Le constat est surtout valable dans le cas de l’Union européenne avec laquelle l’Algérie est liée par un accord d’association qui devait déboucher en 2020 sur l’instauration d’une zone de libre échange entre les deux parties. Il est à rappeler, à ce propos, que la Commission européenne a tiré la sonnette d’alarme de nombreuses fois dans des rapports sur la «menace» sur son commerce extérieur avec la hausse du nombre des barrières commerciales à travers le monde. Ces rapports ont souvent cité le cas de l’Algérie parmi d’autres marchés qui mettent des obstacles à l’écoulement des marchandises européennes. Bruxelles a notamment reproché en 2019 aux autorités algériennes d’avoir imposé une interdiction d’importer à près de 900 produits et introduit, qui plus est, des licences d’importation. Ce qui, pour les européens, est contraire aux engagements pris.
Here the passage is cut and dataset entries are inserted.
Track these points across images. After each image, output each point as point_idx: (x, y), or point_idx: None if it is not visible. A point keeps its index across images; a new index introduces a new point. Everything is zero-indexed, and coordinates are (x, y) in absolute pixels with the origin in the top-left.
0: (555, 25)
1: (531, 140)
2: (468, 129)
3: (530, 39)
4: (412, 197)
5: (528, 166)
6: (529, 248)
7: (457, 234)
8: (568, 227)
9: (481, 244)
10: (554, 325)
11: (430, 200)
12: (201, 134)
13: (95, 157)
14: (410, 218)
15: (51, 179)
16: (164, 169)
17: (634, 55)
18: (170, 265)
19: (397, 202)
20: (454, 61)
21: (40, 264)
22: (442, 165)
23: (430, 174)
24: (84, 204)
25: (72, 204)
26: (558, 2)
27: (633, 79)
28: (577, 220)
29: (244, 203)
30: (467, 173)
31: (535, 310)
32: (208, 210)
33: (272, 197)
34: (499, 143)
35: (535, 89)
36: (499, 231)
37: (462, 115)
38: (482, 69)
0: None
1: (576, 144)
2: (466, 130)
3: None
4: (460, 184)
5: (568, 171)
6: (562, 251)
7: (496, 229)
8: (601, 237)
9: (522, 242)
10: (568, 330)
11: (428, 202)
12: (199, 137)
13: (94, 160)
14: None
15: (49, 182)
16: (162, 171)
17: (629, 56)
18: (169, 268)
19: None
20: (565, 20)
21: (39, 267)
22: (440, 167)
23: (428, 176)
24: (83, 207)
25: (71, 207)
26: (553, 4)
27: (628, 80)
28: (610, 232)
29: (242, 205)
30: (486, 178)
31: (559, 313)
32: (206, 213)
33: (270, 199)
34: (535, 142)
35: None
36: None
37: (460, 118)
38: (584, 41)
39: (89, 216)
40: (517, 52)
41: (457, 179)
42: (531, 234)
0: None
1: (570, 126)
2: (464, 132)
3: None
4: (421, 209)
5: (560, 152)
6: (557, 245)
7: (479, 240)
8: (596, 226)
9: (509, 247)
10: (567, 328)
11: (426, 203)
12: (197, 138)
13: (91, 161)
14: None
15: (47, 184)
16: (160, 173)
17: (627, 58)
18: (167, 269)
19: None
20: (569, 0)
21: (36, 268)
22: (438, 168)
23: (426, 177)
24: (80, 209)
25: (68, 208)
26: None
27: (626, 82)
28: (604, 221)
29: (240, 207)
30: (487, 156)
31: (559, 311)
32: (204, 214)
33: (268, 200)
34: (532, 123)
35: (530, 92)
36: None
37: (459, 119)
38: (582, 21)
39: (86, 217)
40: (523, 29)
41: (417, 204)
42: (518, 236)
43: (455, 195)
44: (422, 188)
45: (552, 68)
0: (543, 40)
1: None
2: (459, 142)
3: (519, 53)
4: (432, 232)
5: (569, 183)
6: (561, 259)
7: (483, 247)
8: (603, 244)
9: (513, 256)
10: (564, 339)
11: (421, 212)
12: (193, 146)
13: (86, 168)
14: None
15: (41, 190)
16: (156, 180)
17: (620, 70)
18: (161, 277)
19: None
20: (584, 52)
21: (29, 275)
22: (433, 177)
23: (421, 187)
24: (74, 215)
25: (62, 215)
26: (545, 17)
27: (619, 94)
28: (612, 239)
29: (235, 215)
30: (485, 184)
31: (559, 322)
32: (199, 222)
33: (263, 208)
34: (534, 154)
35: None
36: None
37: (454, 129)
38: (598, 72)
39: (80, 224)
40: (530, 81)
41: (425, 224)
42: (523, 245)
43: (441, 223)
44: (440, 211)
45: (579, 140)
Côté algérien, les contre-arguments n’ont également pas manqué. Le projet de mise en place d’une ZLE est régulièrement la cible de critiques quasi unanimes des dirigeants politiques, des patrons et des économistes algériens qui dénoncent une balance commerciale largement en défaveur de l’Algérie. Les autorités algériennes parlent d’ailleurs, à ce jour, d’un accord déséquilibré qu’il est urgent de revoir. De nombreux spécialistes ne cessent de rappeler à ce propos que « le partenariat Algérie-UE n’a pas tenu ses promesses ». Selon eux, « la seule ouverture du marché algérien aux produits de consommation étrangers ne saurait bâtir une économie moins rentière, ni plus productive, ni par conséquent générer de la croissance ». Pour eux l’enjeu consiste à passer à un système valorisant par la production les ressources variées négligées jusqu’à présent.
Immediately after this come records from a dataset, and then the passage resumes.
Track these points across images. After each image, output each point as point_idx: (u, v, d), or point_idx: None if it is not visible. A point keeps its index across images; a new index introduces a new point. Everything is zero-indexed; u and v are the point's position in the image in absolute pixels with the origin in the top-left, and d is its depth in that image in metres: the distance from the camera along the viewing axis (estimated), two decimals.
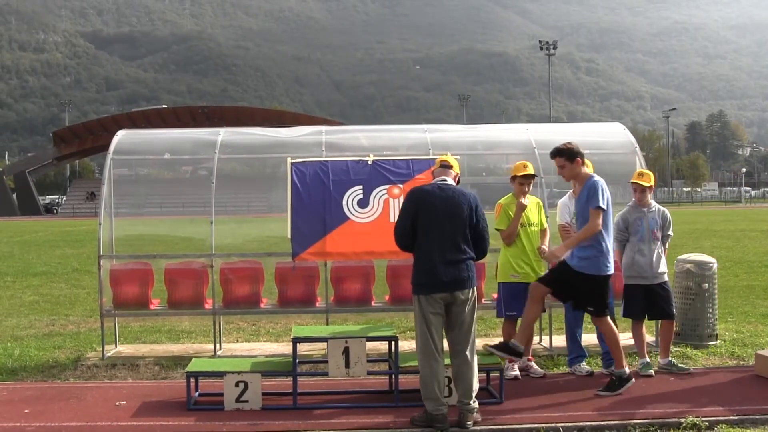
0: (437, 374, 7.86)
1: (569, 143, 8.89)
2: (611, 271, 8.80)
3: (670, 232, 10.03)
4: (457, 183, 8.27)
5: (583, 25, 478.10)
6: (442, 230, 7.86)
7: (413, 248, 8.00)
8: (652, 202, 9.96)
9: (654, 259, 9.76)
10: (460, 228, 7.92)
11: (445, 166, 8.27)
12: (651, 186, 9.88)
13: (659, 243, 9.84)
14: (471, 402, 7.90)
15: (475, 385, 7.97)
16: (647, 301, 9.80)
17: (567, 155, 8.81)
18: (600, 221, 8.56)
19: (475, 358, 8.05)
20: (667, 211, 10.03)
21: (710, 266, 11.53)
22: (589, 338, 10.61)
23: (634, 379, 9.03)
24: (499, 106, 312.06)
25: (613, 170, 11.15)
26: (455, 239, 7.89)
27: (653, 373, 9.63)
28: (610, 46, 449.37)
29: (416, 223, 7.92)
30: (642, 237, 9.78)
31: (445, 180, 8.16)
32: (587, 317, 9.65)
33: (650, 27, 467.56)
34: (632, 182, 9.97)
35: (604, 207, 8.58)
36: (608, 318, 8.97)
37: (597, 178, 8.76)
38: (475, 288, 8.04)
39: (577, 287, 8.80)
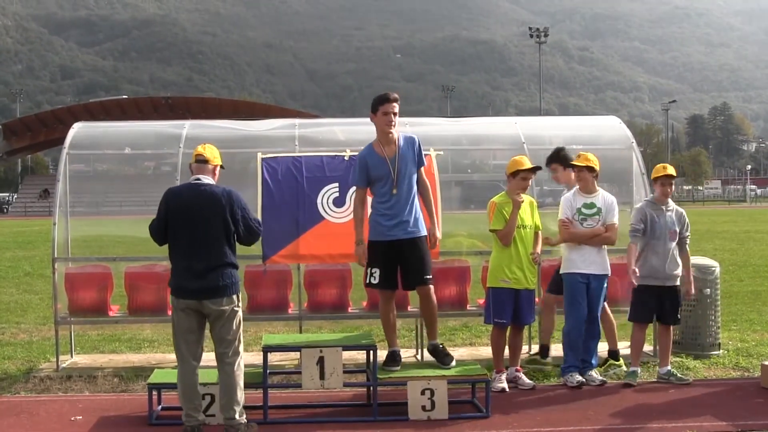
0: (185, 379, 7.95)
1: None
2: None
3: (688, 233, 10.12)
4: (216, 175, 8.24)
5: (576, 11, 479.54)
6: (192, 235, 7.88)
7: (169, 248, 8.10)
8: (669, 201, 10.05)
9: (669, 259, 9.88)
10: (214, 232, 7.91)
11: (201, 161, 8.16)
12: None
13: (674, 243, 9.93)
14: (236, 416, 7.93)
15: (240, 399, 8.00)
16: (658, 303, 9.89)
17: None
18: None
19: (241, 371, 8.10)
20: (684, 212, 10.13)
21: (712, 270, 11.58)
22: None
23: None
24: (485, 97, 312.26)
25: (608, 167, 11.20)
26: (208, 244, 7.90)
27: (635, 384, 9.70)
28: (606, 33, 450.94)
29: (167, 225, 7.96)
30: (659, 235, 9.87)
31: (199, 178, 8.08)
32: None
33: (649, 13, 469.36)
34: (659, 177, 10.02)
35: None
36: None
37: None
38: (236, 296, 8.02)
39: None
Convaincu par la nécessité impérieuse de bâtir une économie pour sortir de la dépendance, le président Tebboune fait aussi, dès son investiture, de la révision de l’accord d’association Algérie-UE l’une de ses principales priorités. Le chef de l’Etat a d’ailleurs saisi à chaque fois l’opportunité des ses rencontres avec les responsables européens pour mettre sur le tapis cette question. Son forcing devrait être payant puisque Bruxelles s’est récemment dite ouverte à la discussion. Une disposition clairement affichée par le président du Parlement européen, Charles Michel, lors de sa visite au mois de septembre dernier en Algérie. Il faut dire que l’Europe (qui est actuellement touchée par une grave crise énergétique) n’a plus trop le choix surtout qu’elle a désormais besoin de l’Algérie pour se ravitailler en gaz. La question qui se pose maintenant est de savoir si la décision de l’Algérie de supprimer les DAPS s’inscrit justement dans un grand deal incluant à la fois l’énergie, la coopération dans tous les domaines et la question de la révision de l’accord d’association Algérie-UE.